弁護士さんの所への2度目の訪問は、すごく天気の悪い日でした。

インターホンを鳴らすと廊下を足早に駆け寄ってくる音が聞こえ、

受付の女性が、とりあえず中へと急いで中に招き入れてくれました。

傘についた雨粒を落とす時間もなく中へ入ると、玄関には傘から落ちた雨粒がポタポタと流れ落ちました。

 

すごい雨ですね。折角桜がいい具合に咲いてきたのに、これじゃ散ってしまいますよね。

 

受付の女性は、にこやかに話したのを心半分に聞いていました。

この雨で、散ってしまえばいいのに・・。私の黒い気持ちがまたチラリと顔を覗かせていました。

 

前回と同じ個室に通され、雨に濡れた腕をハンカチでふき取っていると、弁護士さんがやってきました。

 

お待たせしました。何か進展でも??

 

弁護士さんは少し微笑むと机からノートとペンを取り出し付箋のついたファイルを重そうに出すと、何か探すようにページを開きました。

 

そういうわけではないんですが、もう一度離婚した場合の所を詳しくお聞きしたいのと、この先どういう判断をしてどう進めばいいのかアドバイスいただけるならお聞きしたいなと思いまして。

 

離婚されたい意思があると理解していいんですか?

 

いや・・。まだ実は、離婚はしたくないと思っているんですが…。

 

私は、少し遠慮気味に今の現状と今の気持ちを説明しました。そして、女への慰謝料請求は、現段階では考えていないと言う事も。

 

なるほど・・・。そうですね。離婚は、双方が同意している場合と、どちらかが拒否している場合で

流れは変わってきます。

 

その後は、養育費の件、親権の件、財産分与の件など事細かく説明してくれました。

結婚する時は、お互いの同意だけで進んだものも、離婚となるとすべてが完結するまでには膨大なエネルギーが必要なんだと、分かっているつもりでしたが改めて思い知らされました。

 

それとね。調停から入る場合ですが、調停っていうのも色々あるんですよ。調停は、夫婦間で話し合えない事項を第3者の調停員を入れて話合う事でね。
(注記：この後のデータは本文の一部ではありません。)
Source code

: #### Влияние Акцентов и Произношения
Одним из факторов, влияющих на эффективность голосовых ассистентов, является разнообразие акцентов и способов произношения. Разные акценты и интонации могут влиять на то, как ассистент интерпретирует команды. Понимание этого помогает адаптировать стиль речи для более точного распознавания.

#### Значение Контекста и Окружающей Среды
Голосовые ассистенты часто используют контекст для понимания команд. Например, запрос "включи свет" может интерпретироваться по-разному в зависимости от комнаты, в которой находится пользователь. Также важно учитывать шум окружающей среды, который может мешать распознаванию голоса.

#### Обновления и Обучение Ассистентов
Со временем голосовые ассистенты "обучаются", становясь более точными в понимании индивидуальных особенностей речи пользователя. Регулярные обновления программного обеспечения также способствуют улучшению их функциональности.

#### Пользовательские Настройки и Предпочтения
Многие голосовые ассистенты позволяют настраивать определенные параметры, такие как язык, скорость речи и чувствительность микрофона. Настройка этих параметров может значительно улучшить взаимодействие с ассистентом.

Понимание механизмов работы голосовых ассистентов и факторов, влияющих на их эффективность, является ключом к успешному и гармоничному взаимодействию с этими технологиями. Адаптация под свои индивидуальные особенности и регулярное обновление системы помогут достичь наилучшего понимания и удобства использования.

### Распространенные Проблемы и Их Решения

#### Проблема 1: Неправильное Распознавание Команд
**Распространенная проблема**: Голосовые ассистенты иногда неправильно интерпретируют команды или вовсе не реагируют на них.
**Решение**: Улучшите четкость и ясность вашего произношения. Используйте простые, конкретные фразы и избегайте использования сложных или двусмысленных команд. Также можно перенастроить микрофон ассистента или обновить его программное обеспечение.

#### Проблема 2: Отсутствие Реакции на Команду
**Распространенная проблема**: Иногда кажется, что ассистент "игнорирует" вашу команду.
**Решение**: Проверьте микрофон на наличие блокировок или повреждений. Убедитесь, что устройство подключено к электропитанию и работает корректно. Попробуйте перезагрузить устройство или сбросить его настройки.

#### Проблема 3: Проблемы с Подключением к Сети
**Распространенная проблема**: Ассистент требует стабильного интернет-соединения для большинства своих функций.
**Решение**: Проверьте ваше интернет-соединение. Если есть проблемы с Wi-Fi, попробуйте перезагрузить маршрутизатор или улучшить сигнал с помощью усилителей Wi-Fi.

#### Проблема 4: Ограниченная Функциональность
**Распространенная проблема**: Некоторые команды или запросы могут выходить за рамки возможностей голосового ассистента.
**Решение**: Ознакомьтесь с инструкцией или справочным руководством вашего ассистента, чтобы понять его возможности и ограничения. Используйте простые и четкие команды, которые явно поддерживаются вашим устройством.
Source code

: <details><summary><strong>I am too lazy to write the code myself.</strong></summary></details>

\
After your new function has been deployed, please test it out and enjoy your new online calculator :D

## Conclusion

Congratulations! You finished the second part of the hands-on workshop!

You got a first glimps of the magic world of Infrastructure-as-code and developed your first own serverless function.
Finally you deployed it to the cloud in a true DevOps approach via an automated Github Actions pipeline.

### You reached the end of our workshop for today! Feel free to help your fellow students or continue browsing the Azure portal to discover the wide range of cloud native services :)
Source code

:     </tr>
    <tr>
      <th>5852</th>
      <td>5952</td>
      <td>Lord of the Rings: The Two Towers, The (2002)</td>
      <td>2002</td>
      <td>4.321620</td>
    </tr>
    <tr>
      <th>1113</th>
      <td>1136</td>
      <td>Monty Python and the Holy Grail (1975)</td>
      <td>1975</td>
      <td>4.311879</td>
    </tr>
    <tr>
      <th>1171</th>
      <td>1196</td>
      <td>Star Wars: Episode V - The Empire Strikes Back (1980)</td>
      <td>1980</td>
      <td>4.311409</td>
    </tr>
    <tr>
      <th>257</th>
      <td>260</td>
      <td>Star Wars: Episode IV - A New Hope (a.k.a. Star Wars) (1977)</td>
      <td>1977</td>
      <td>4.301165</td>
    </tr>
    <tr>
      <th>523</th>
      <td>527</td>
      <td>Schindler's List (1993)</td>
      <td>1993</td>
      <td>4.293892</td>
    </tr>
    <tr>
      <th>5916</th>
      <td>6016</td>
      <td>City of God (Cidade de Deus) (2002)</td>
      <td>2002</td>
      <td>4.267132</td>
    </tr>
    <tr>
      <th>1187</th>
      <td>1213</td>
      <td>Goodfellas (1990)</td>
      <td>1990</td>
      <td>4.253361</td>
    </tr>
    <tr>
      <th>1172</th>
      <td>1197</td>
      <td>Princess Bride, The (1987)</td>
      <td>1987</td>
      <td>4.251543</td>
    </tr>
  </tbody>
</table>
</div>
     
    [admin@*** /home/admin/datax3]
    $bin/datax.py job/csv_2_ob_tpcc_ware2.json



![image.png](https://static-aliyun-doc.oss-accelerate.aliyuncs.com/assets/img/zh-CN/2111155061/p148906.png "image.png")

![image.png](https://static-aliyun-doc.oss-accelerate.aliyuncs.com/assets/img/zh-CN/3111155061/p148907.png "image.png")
みなさん離婚調停をまず思い浮かべると思うんですけど、さやさんのように本当は、離婚したくないけどという場合だと「夫婦円満調停」をするっていう方法もあるんだけどね・・。

 

ふうふえんまんちょうていですか??

無知な私は、初めて聞いた言葉でした。

 

そうそう。離婚調停は、離婚にむけて話し合われて、夫婦円満調停は、これから崩れた関係を調停を通して立て直しするといいますか。もう一度やり直すための調停でね。

全く最終的な目的が違うんだよね。

 

一瞬表情を変えた私を弁護士さんは見逃しませんでした。

 

でもなーーー。

 

弁護士さんは、ペンを机に置くと、手を頭の後ろに組んで、椅子をすこしまわしながら天井をみました。

 

夫婦円満調停はね。実際、そうあんまりメリットが見えないんだよね。私の事務所でも年に数件あるかないかの案件でね。調停自体肝心の旦那さんが来なかったら、進まないしねーー。

うーん。どうかなー。

まぁ。いずれにしても、調停に進むなら、別居をお勧めします。

 

別居ですか・・。

 

そうですね。やはり同居していると、調停員を介して話しあわれた事も顔を合わせてしまうと家でその話を延長させてしまって、せっかくいい方向で進んだことも壊してしまう事が多々あるんですよ。

別居期間の婚姻費用請求もできると思いますので、その辺は私に任せてください。

 

はい・・・。わかりました。

 

別居・・・。考えた事もありませんでしたが、今の私たちにはそういう選択肢をもって考える時間も必要なのかもしれません。

 

その夜、錦戸君から1通のメールが来ました。

 

夜分遅くにすみません。夫さんがどういう考えを示したとしても、最終的にはさやさんの気持ちを優先させればいいと思います。Xデーの時に、話をすると思いますけど、その場でさやさんの考えを話す必要はないかと思います。さやさんは、夫さんの考えを聞いたうえで、その場で判断せずもう一度よく考えてから、答えを出しましょう。向うは、不意打ちでしょうから、なかばパニックのようなものです。その言葉をその場で真に受ける必要はないかと。